I wrote several 'licensing systems' over the years. It's a honey trap for developers - it's so easy to overthink it and spend months on 'hardening' your licensing, to the point where you have to check the generated assembly to see if your compiler doesn't do something clever where now all of a sudden 'cracking' your software turns into replacing a single JNZ instruction with a JMP. If you really 'need' protection against this, you use a 3rd party product which essentially converts your program into something that runs on their proprietary virtual machine.
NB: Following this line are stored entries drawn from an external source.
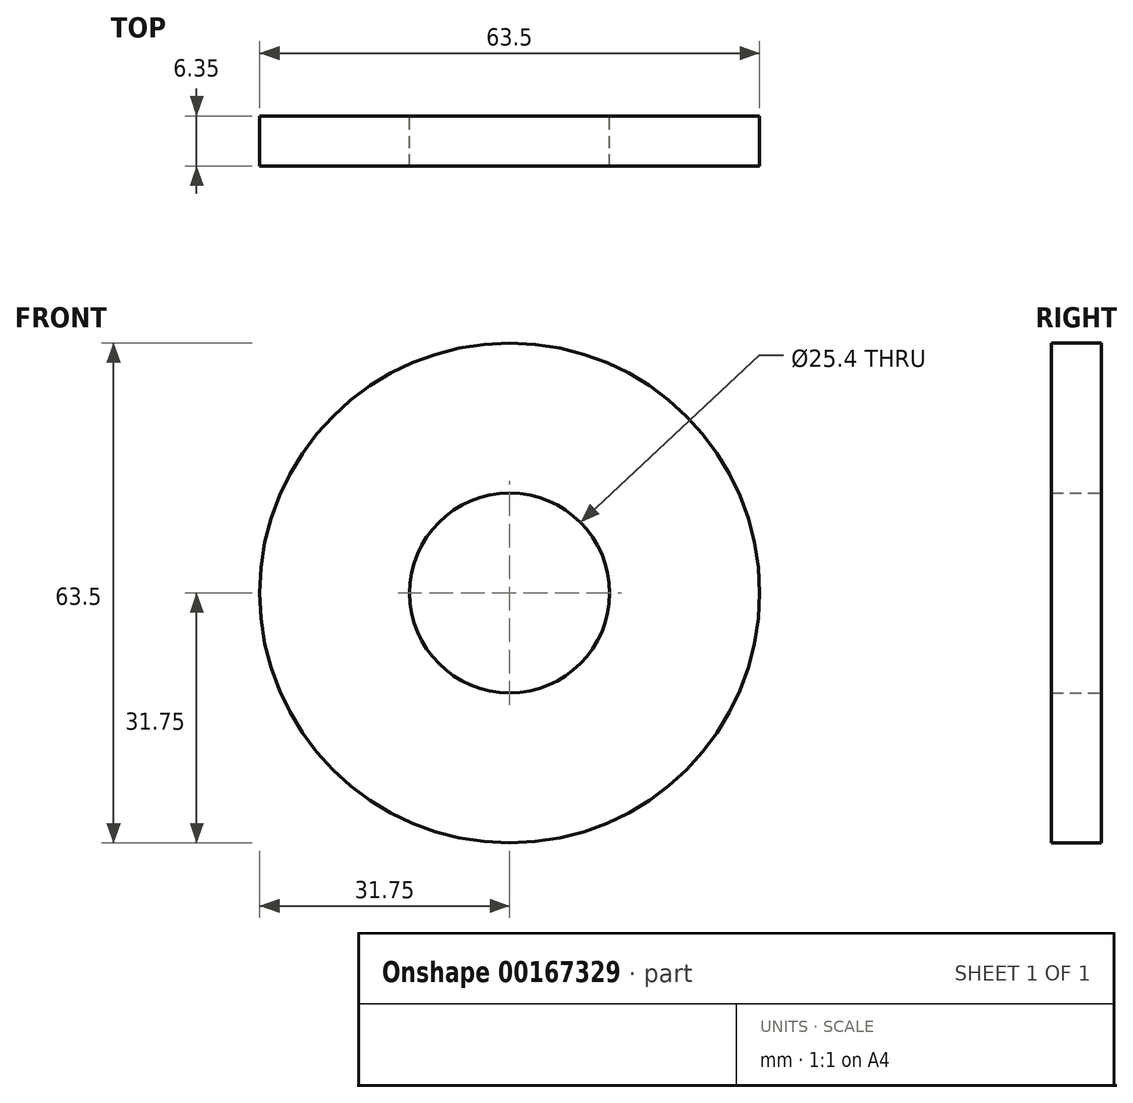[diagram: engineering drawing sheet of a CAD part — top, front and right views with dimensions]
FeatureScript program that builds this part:
annotation { "Feature Type Name" : "Feature", "Feature Type Description" : "" }
export const myFeature = defineFeature(function(context is Context, id is Id, definition is map)
    precondition{}
    {
        {
            var Q0;
            Q0=qCreatedBy(makeId("Front.planeOp"),FACE);
            var sketch = newSketch(context, id + "F0", { "sketchPlane" : qUnion([Q0])});
            skCircle(sketch, "E0", {"center": v(0, 0) * mm, "radius": 31.75 * mm});
            skCircle(sketch, "E1", {"center": v(0, 0) * mm, "radius": 12.7 * mm});
            skLineSegment(sketch, "E2", {"start": v(-12.7, 0) * mm, "end": v(12.7, 0) * mm});
            skLineSegment(sketch, "E3", {"start": v(-31.75, 0) * mm, "end": v(31.75, 0) * mm});
            skSolve(sketch);
        }
        {
            var Q0;
            Q0 = qSketchRegion(id + "F0", true);
            extrude(context, id + "F1", {"entities" : qUnion([Q0]), "depth" : 6.35 * mm});
        }
    });
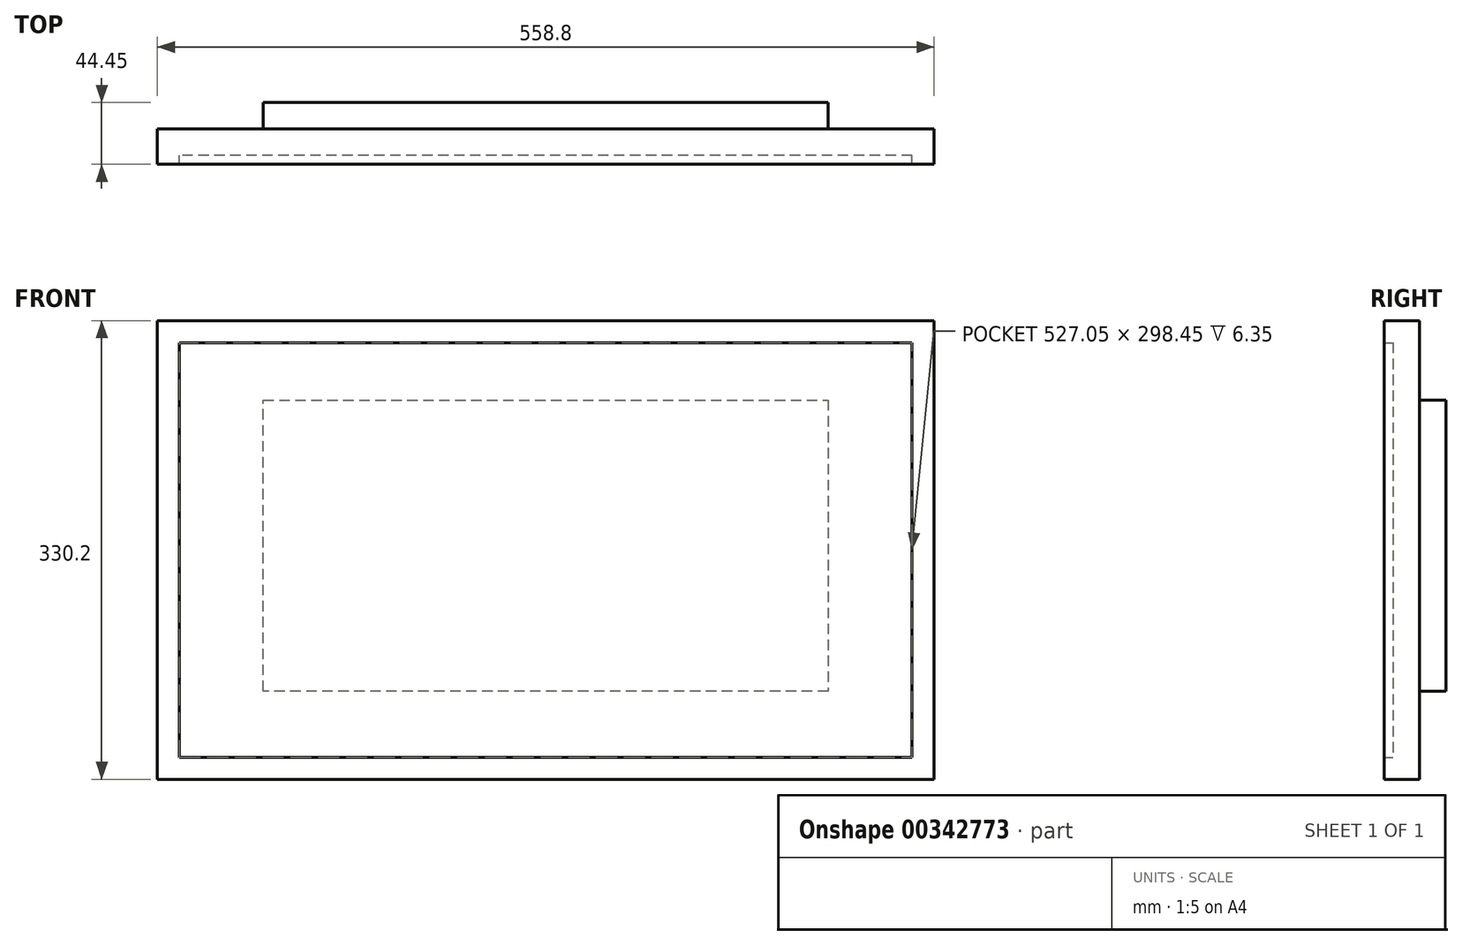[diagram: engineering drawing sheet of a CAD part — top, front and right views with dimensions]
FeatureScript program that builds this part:
annotation { "Feature Type Name" : "Feature", "Feature Type Description" : "" }
export const myFeature = defineFeature(function(context is Context, id is Id, definition is map)
    precondition{}
    {
        {
            var Q0;
            Q0=qCreatedBy(makeId("Front.planeOp"),FACE);
            var sketch = newSketch(context, id + "F0", { "sketchPlane" : qUnion([Q0])});
            skLineSegment(sketch, "E0.bottom", {"start": v(-289.1, 187.95) * mm, "end": v(269.7, 187.95) * mm});
            skLineSegment(sketch, "E0.top", {"start": v(-289.1, -142.25) * mm, "end": v(269.7, -142.25) * mm});
            skLineSegment(sketch, "E0.left", {"start": v(-289.1, 187.95) * mm, "end": v(-289.1, -142.25) * mm});
            skLineSegment(sketch, "E0.right", {"start": v(269.7, 187.95) * mm, "end": v(269.7, -142.25) * mm});
            skLineSegment(sketch, "E1", {"start": v(-273.23, 172.07) * mm, "end": v(-273.23, -126.38) * mm});
            skLineSegment(sketch, "E2", {"start": v(-273.23, -126.38) * mm, "end": v(253.82, -126.38) * mm});
            skLineSegment(sketch, "E3", {"start": v(253.82, -126.38) * mm, "end": v(253.82, 172.07) * mm});
            skLineSegment(sketch, "E4", {"start": v(253.82, 172.07) * mm, "end": v(-273.23, 172.07) * mm});
            skSolve(sketch);
        }
        {
            var Q0;
            Q0=makeQuery(id+"F0.imprint","IMPRINT",FACE,{"disambiguationData":[TD([[makeQuery(id+"F0.imprint","IMPRINT",EDGE,{"derivedFrom":sQuery(id+"F0.wireOp",EDGE,"E0.bottom")}),-1.0]])]});
            extrude(context, id + "F1", {"entities" : qUnion([Q0]), "depth" : 25.4 * mm});
        }
        {
            var Q0;
            Q0=makeQuery(id+"F0.imprint","IMPRINT",FACE,{"disambiguationData":[TD([[makeQuery(id+"F0.imprint","IMPRINT",EDGE,{"derivedFrom":sQuery(id+"F0.wireOp",EDGE,"E1")}),1.0]])]});
            extrude(context, id + "F2", {"entities" : qUnion([Q0]), "operationType" : NewBodyOperationType.ADD, "depth" : 19.05 * mm});
        }
        {
            var Q0;
            Q0=makeQuery(id+"F0.imprint","IMPRINT",FACE,{"disambiguationData":[TD([[makeQuery(id+"F0.imprint","IMPRINT",EDGE,{"derivedFrom":sQuery(id+"F0.wireOp",EDGE,"E1")}),1.0]])]});
            var sketch = newSketch(context, id + "F3", { "sketchPlane" : qUnion([Q0])});
            skLineSegment(sketch, "E5", {"start": v(-212.9, 130.8) * mm, "end": v(193.5, 130.8) * mm});
            skLineSegment(sketch, "E6", {"start": v(193.5, 130.8) * mm, "end": v(193.5, -78.75) * mm});
            skLineSegment(sketch, "E7", {"start": v(193.5, -78.75) * mm, "end": v(-212.9, -78.75) * mm});
            skLineSegment(sketch, "E8", {"start": v(-212.9, -78.75) * mm, "end": v(-212.9, 130.8) * mm});
            skSolve(sketch);
        }
        {
            var Q0;
            Q0=makeQuery(id+"F3.imprint","IMPRINT",FACE,{"disambiguationData":[TD([[makeQuery(id+"F3.imprint","IMPRINT",EDGE,{"derivedFrom":sQuery(id+"F3.wireOp",EDGE,"E5")}),-1.0]])]});
            extrude(context, id + "F4", {"entities" : qUnion([Q0]), "operationType" : NewBodyOperationType.ADD, "oppositeDirection" : true, "depth" : 19.05 * mm});
        }
    });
But if you do online license checking - how do you even 'fix' this? It's trivial to MITM all requests. So now you have to obfuscate your API calls, put in extra layers of crypto, hide your private keys for that will enough in your machine code, ... All of which will be cracked by someone halfway experienced in a matter of days. I think it's most likely the companies the GP reported this to just decided it's best to not bother until they have actual proof that this is a wide enough spread problem for them to make it worth putting in significant dev resources (because it does require significant resources).
One thing I'd find very interesting is if you report somewhere any apps that send telemetry even though the telemetry option is disabled. As you say, little snitch can't completely help with this since we're still often forced to let the app verify it's registration information.
I wonder how many bad actors there are or if the vast majority of apps are trustworthy.
> That is an interesting moral code you have. You will help MindGeek improve their efficiency sexually exploiting children but you draw the line at publishing code for a proxy server. Fascinating! Thanks for sharing.
I do not work and have never worked at MindGeek. I do not know where you got that from.
You worked on analytics on MindGeek. I saw your username and name in a list of current and former MindGeek employees. You have written about it on your blog.
You’re right, you do sound like a hypocrite.. especially if you use any freely shared, open source software (in addition to the pirated software you proudly proclaimed to use).
Thanks, but no, I did not.
At the risk of sounding like a hypocrite, I do not want to enable other people to “steal” from these companies.
These companies surely do not care if I use their apps for me, because I am just one person among several thousand potential customers. However, if I publish the code, many of these potential customers may stop purchasing their software licenses or subscriptions, and I do not want to be responsible for their loss in revenue.
Also, I spent a lot of hours reverse engineering these apps and their corresponding APIs. I would not get anything out of publishing the code: it will not get me a better job, it will not get me clean money, it will not get me good publicity, it will do no good to anyone other than the people who want to use these apps for free without doing any work.
---
> I have no idea how something like this would be built, especially in a way that it allows checking on telemetry; would be interesting to look at it.
For the sake of learning, I will give you some hints: I originally used nginx, then I wrote my own Go program, and nowadays I use envoy proxy, but pretty much any proxy server will do the trick. Then, I created and installed my own Certificate Authority to automatically trust any self-signed certificate. Maybe you can use mkcert for that. That is the easy part. The difficult part(s), and the meat of the solution, is to reverse engineer every app to understand what and how it does things. I have used several disassemblers over the years but the one I like the most is Hopper Disassembler (https://www.hopperapp.com/). You may find API keys, public SSL certificates, JSON field names, form field names, etc. and you simply need to put the pieces together to re-implement the API endpoint(s) that the app expects to use.
Sometimes it is very easy, sometimes it is very difficult. You will learn a lot for sure.